La Cour de cassation remet en cause la décision d’appel au motif que « en se déterminant ainsi, sans rechercher, comme elle y était invitée, si, à la date des donations-partage, la société n’exerçait pas l’activité commerciale de loueur d’établissements commerciaux ou industriels munis d’équipements nécessaires à leur exploitation, susceptible de rendre la transmission des parts de cette société éligible au régime de faveur de l’article 787 B du même code, la Cour d’appel n’a pas donné de base légale à sa décision ».

On constate de la Cour ne l’écarte pas la possibilité d’application de la loi Dutreil. Néanmoins, elle ne confirme pas non plus que la société est éligible…

 

Décision du 21 juin 2023, n°21-18.226

Au décès de leur mère en 2012, deux filles ont hérité d’un chalet donné en location meublée. Dans un premier temps, leur mère louait directement le chalet à des vacanciers. Puis un an avant sa mort, elle a mis en place un bail meublé avec une société tierce qui sous-louait, toujours en meublé, aux vacanciers.

La succession a bénéficié de l’article 757 C du CGI (Dutreil pour EI) sur le chalet et les meubles meublants.

Ici encore, l’administration fiscale a remis en cause l’activité de loueur en meublé professionnelle exercée sous forme d’entreprise individuelle et ainsi le bénéfice de l’exonération partielle des droits de mutation à titre gratuit.

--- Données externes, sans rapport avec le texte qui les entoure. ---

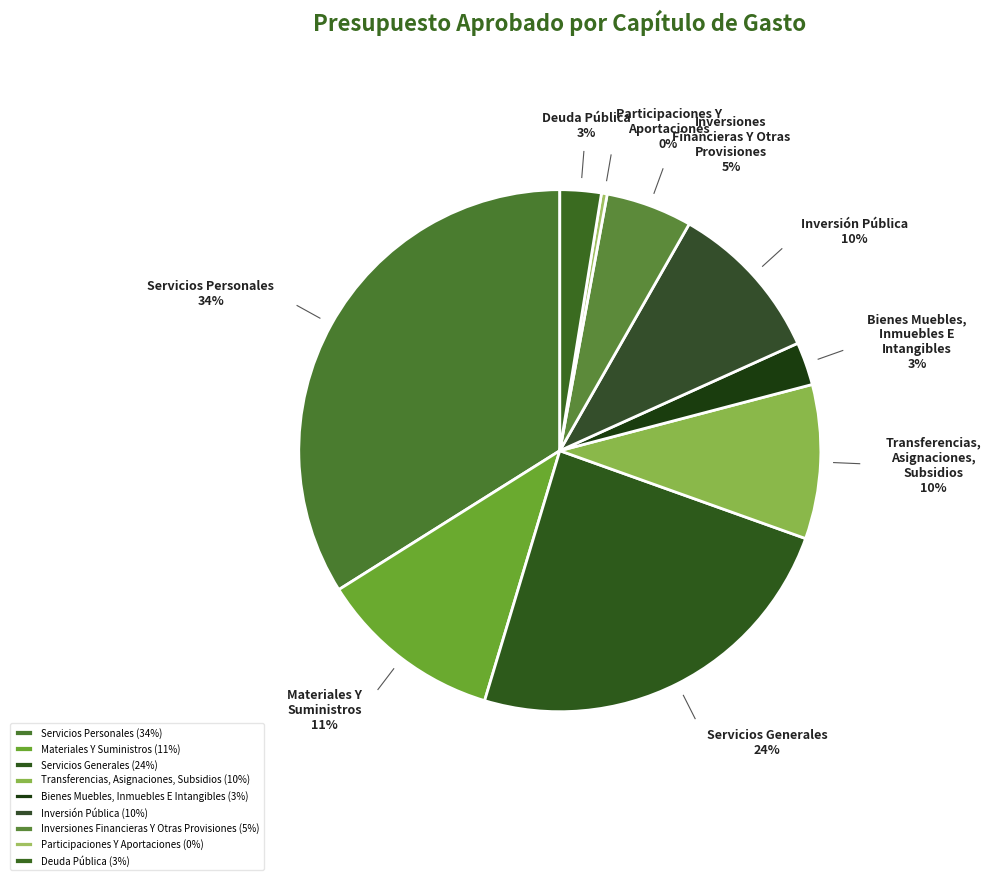

What is the ratio of the value at Deuda Pública to the value at Inversión Pública?

0.3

Ceci a été confirmé par un premier jugement puis par la Cour d’appel. Cependant, la Cour de cassation considère que « […] parce qu’à compter de 2011, leur mère avait confié la gestion de son activité de loueur professionnel en meublés à une société, de sorte qu’à la date de son décès, elle n’exerçait pas d’activité dans l’entreprise individuelle […] En se déterminant ainsi, sans rechercher, comme il lui était demandé, si la mère n’avait pas, à compter de l’année 2011, poursuivi son activité individuelle de loueur en meublé en louant ses biens à la société, la Cour d’appel n’a pas donné de base légale à sa décision.

Le litige traité par la Cour porte donc sur l’absence ou le changement d’activité opéré moins de deux ans avant la transmission. Elle ne confirme pas l’application ou non de la loi Dutreil à la location meublée.